Data step v PROC SQL
Both the Data Step and Proc SQL can slice and dice your data, but which one do you choose?
The short answer is, it depends.
- The Data Step works sequentially so will work through each observation one by one to do your merge, whereas PROC SQL doesn’t care what order your data is in so in some cases can be more efficient.
- If your data set is small it may be worth using the Data Step as all results are returned in order but if you are working with something larger consider PROC SQL. Either way, SQL is common and a good skill to have.
In this post you’ll learn how to subset, sort, group, eliminate duplicates, and combine data using PROC SQL alongside the SAS snippet.
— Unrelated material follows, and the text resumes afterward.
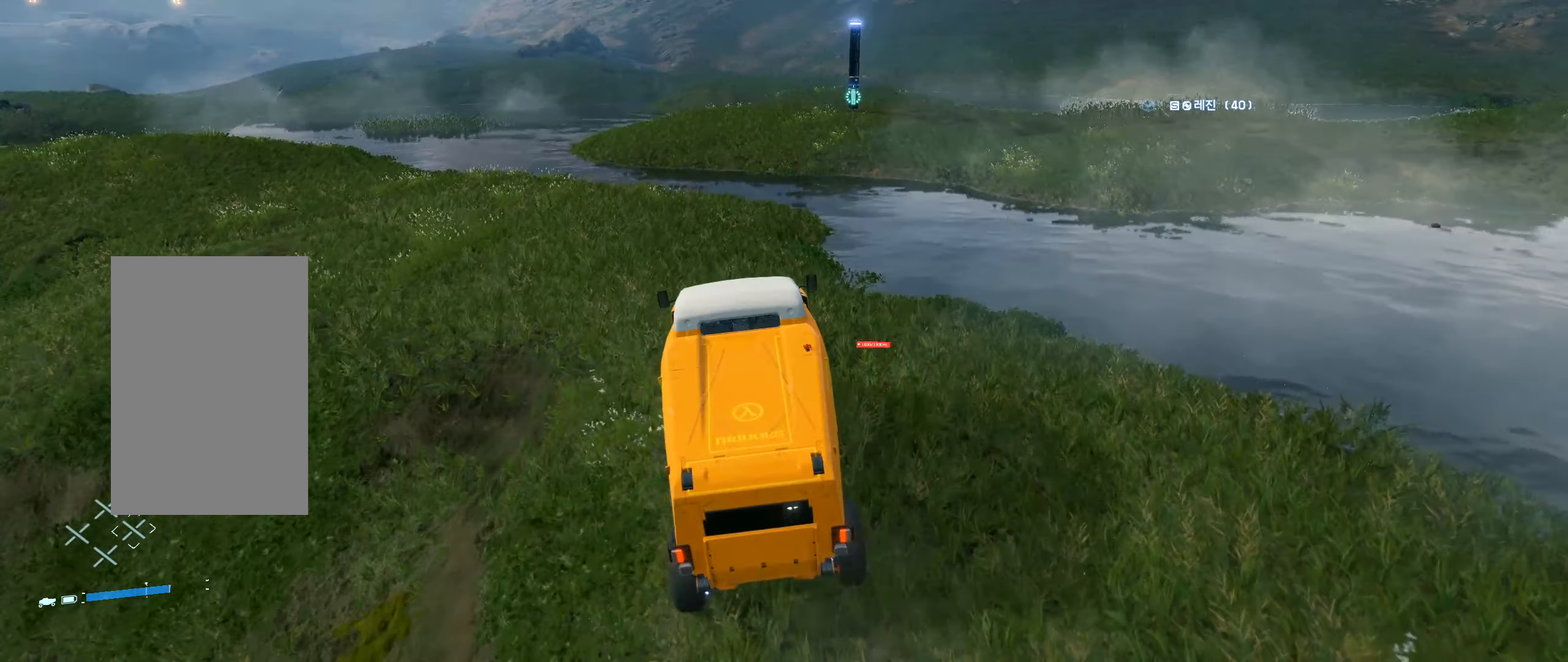
{"buttons": ["R2"], "left_stick": "center", "events": []}
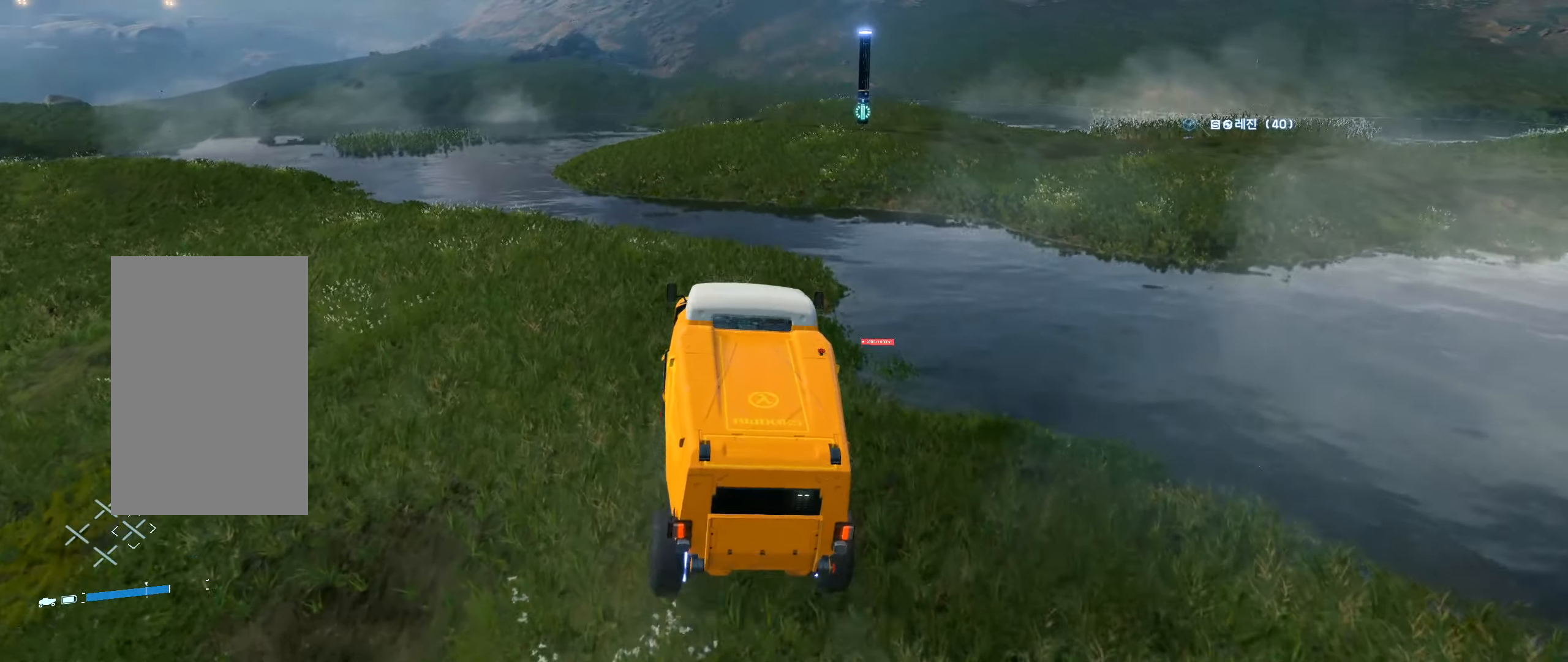
{"buttons": ["R2"], "left_stick": "right", "events": [[300, "left_stick", "right"]]}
Creating a subset v Creating a table
data employeedata2; set employeedata; where 20000 <= salary <= 40000; run;
proc sql; create table employeedata2 as select * /* the asterix returns all columns from the table */ from employeedata where salary BETWEEN 20000 and 40000; quit; /* use quit instead of run */
Sorting a dataset v Sorting a table
proc sort data=partnerdata; by clientcapacity; run;
proc sql; create table partnerdata2 as select * from partnerdata order by clientcapacity; /* the default is ascending but can be changed to descending using DESC */ quit;
Deduping a dataset v Select Distinct
proc sort data=customerdata nodupkey out=customerdata2; /* optional new table as output */ by customerid; run;
proc sql; create table customerdata2 as select distinct * from customerdata order by customerid; quit;
Merging v INNER JOIN
proc sort data=students1; BY id; run; proc sort data=students2; BY id; run; data students3; merge students1 ( in= a) students2 ( in= b ); by id; if a and b; run;
proc sql; create table students3 as select students1.id, students2.name students2.age from students1 inner join students2 /* inner join returns results where the id variable appears in both tables*/ on students1.id = students2.id; quit;
Merging v LEFT JOIN
proc sort data=students1; BY id; run; proc sort data=students2; BY id; run; data students3; merge students1 ( in= a) students2; by id; if a ; run;
proc sql; create table students3 as select students1.id, students2.name students2.age from students1 left join students2 /* left join returns all results from the 'left' table and leaves a blank where the variable does NOT appear in both tables*/ on students1.id = students2.id; quit;